How can an administrator manually confirm/verify a user's linked email address?

Hi,

by mistake a user has done lots(!) of commits using a mistyped email
address (git commit --author="NAME <wrong.em@il.address>"). He has now
added the wrong email address to the list of his linked email addresses,
but since this is a wrong and not existing (even technically invalid)
email address, he cannot verify it.

Can I (and how) as GitLab administrator (self-hosted Omnibus
installation, version 12.8.1-ce.0 on Debian Linux) manually set this
linked email address to a confirmed/verified state?

I withdraw the question as not being relevant for us any more: I had assumed that GitLab links email adresses in commits only to verified email adresses. However the user is already correctly displayed in the commit history, even though the erroneous email address is still unverified. I therefore don’t need to verify the email address manually.

Hi, no, but you can do something to ensure that a particular person has actually done a commit. I’ll give an example.

I can edit my .gitconfig file and in the email field put whatever email I like - an incorrect one, or even an email of my colleague. I can then push that commit, and the incorrect email will show on that commit, or for example the email of my colleague, and people would think that my colleague did the commit when it was actually me. Now obviously that is not good, because I could make it look like my colleague made a really bad commit.
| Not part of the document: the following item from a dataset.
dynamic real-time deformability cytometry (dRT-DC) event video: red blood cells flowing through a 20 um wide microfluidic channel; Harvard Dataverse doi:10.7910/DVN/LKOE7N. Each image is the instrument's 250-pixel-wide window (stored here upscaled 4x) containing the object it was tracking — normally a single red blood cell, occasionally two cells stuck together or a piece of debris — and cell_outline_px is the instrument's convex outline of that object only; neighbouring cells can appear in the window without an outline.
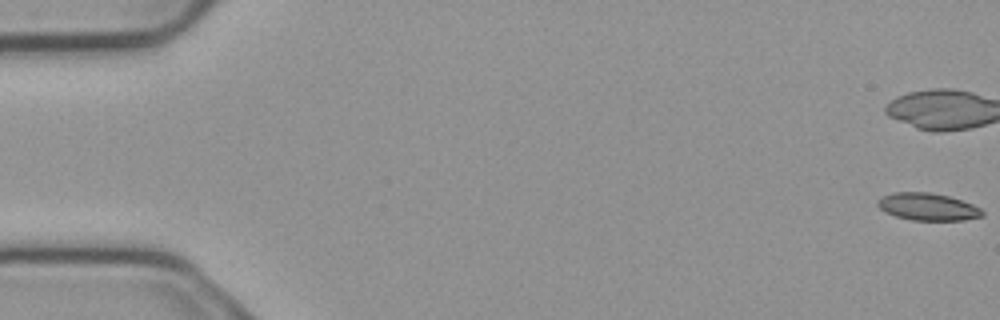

So, to protect against that, it’s best to use GPG keys, and so in my .gitconfig I have:

[user]
	email = firstname.surname@mydomain.com
	name = Ian Walker
	signingkey = my-gpg-signing-key
[push]
	default = current
[commit]
	gpgsign = true

every commit from there on will automatically be GPG signed. Of course, it will only show as verified in the web interface for Gitlab if the email matches the email address tied to the GPG key.

image

As you can see above my commits have verified when being GPG signed and if not, then the space is blank. This link will show how to set it up: Signing commits with GPG | GitLab

Thanks @iwalker, that’s very useful hint indeed. In the concrete case there were only four persons having write access to the repository :-). But we might set up gpg signing as a generally recommended policy in the future for all users of our GitLab instance.